Recently, Camelo et al. (1995)described the use of a sharp stylet to puncture the chorionic plate and thus gain access to the maternal blood in the intervillous space. They reported that >80% of samples collected in this manner contained less than 2% of foetal RBC contamination, but over 30% had extensive haemolysis. Also, while the small amount of blood obtained in this manner may be suitable for nutritional and physiological studies requiring small amounts of plasma, it is unlikely to yield sufficient material for cellular immunologic studies. This method is further limited in that it requires placentae less than 1 h old. Other workers have crushed or minced the placental tissue as a means of isolating blood; like the incision method, this procedure is unsuitable for obtaining blood intended for immunologic assays since maternal and fetal blood are freely mixed. Enzymatic digestion of placental tissue to release decidual immune cells has also been used; while simple and non-labor intensive, this procedure can lead to alteration of cell surface antigens (Ritson and Bulmer, 1987). A mechanical dispersion technique, in which placental tissue was teased apart to allow release of intervillous blood, was recently reported (Rasheed et al., 1992). The resultant mononuclear cells were functionally active, but this technique was characterized by a marked reduction in mononuclear cell viability when processing was delayed for more than 15 min following delivery. Furthermore, it is not clear to what extent this method allowed for mixing of maternal and fetal blood. The authors attempted to address the problem of contamination with fetal cells by testing for the presence of trophoblast- and amniotic epithelium-derived cells; thus, the extent to which fetal leukocytes contaminated the mononuclear cell preparations remains unknown.

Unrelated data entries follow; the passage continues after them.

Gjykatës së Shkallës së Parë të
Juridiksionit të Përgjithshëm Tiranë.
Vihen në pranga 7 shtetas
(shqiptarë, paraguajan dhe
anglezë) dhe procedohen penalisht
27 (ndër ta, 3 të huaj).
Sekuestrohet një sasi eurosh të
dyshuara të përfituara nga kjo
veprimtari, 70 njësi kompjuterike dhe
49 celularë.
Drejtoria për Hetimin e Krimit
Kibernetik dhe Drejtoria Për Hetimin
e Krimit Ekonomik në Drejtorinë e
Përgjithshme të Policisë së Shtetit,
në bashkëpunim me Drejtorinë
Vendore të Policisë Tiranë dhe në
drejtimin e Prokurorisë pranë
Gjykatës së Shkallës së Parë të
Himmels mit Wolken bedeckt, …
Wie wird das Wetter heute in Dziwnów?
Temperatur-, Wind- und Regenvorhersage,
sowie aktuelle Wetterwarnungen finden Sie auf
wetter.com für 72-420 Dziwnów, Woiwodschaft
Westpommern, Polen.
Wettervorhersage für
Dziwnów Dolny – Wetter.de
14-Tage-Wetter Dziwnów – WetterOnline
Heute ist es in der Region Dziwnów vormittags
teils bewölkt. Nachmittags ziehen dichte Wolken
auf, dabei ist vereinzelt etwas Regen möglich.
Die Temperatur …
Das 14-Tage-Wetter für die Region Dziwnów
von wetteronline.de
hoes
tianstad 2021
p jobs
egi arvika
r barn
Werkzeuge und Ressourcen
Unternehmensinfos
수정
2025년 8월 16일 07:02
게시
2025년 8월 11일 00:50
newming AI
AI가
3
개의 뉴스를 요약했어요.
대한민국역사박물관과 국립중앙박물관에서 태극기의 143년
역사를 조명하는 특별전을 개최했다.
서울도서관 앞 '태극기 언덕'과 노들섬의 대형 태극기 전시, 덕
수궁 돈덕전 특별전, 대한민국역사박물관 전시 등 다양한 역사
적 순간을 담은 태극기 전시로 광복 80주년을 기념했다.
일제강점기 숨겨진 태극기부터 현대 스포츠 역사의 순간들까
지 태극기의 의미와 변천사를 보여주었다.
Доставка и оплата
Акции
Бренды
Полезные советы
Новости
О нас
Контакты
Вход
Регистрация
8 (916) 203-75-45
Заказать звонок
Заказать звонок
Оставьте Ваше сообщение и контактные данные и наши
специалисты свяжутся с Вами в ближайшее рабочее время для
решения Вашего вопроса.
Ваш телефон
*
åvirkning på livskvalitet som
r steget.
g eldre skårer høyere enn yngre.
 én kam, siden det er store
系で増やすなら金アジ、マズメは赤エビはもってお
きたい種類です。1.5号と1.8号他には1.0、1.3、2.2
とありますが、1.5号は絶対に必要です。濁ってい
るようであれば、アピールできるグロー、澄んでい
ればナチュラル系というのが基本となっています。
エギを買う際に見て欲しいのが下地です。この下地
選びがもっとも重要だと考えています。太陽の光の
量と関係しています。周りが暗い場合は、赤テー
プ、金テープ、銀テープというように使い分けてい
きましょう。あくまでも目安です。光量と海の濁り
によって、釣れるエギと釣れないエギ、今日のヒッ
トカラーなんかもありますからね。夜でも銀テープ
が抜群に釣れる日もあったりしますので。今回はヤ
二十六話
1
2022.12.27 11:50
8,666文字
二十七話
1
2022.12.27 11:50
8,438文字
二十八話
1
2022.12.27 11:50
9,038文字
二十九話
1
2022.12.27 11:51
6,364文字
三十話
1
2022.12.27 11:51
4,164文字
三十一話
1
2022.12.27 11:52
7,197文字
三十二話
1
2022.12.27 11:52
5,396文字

Development of methodologies for the isolation of pure intervillous blood mononuclear cells (IVBMC) is essential to fully explore immunity and pathogenesis at the placental level, particularly in the context of infectious diseases in which the growth and development of the fetus are endangered. Many bacteria, viruses and protozoa have been detected in placental tissue and blood and can cross into fetal circulation, with outcomes ranging from preterm labor, low birth weight or intrauterine growth retardation to fetal abnormalities, spontaneous abortion, stillbirth or neonatal/post-neonatal death (Brabin and Brabin, 1992; Johnstone, 1992; Stray-Pederson, 1993; Johnson, 1994). An understanding of immune responses to infectious agents at the level of the placenta may provide insight into how such infections might be controlled or prevented and additionally may elucidate how poorly regulated immune responses can lead to placental immunopathology and compromised fetal outcome.

We report here the use of a perfusion technique, long used by students of placental physiology, to isolate pure maternal placental blood, which yields large quantities of functionally competent mononuclear cells. Application of this method to both laboratory and field locations should allow for more extensive characterization of the placental immune environment in the context of both normal gestation and during infectious disease processes.